> **DATA FOR REVIEW**
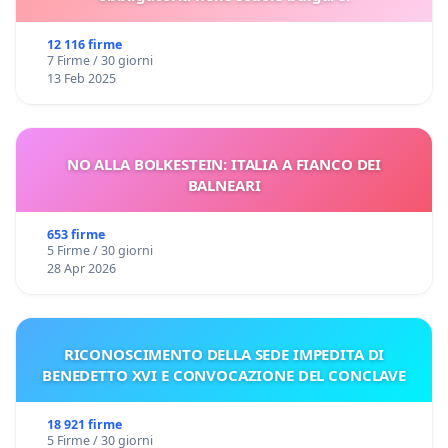
12 116 firme
7 Firme / 30 giorni
13 Feb 2025
NO ALLA BOLKESTEIN: ITALIA A FIANCO DEI
BALNEARI
653 firme
5 Firme / 30 giorni
28 Apr 2026
RICONOSCIMENTO DELLA SEDE IMPEDITA DI
BENEDETTO XVI E CONVOCAZIONE DEL CONCLAVE
18 921 firme
5 Firme / 30 giorni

> **WORK REQUEST**
Return each line of the data, keeping its wording exact and omitting pictures.

> **RESPONSE TO THE EXERCISE**
12 116 firme
7 Firme / 30 giorni
13 Feb 2025
NO ALLA BOLKESTEIN: ITALIA A FIANCO DEI
BALNEARI
653 firme
5 Firme / 30 giorni
28 Apr 2026
RICONOSCIMENTO DELLA SEDE IMPEDITA DI
BENEDETTO XVI E CONVOCAZIONE DEL CONCLAVE
18 921 firme
5 Firme / 30 giorni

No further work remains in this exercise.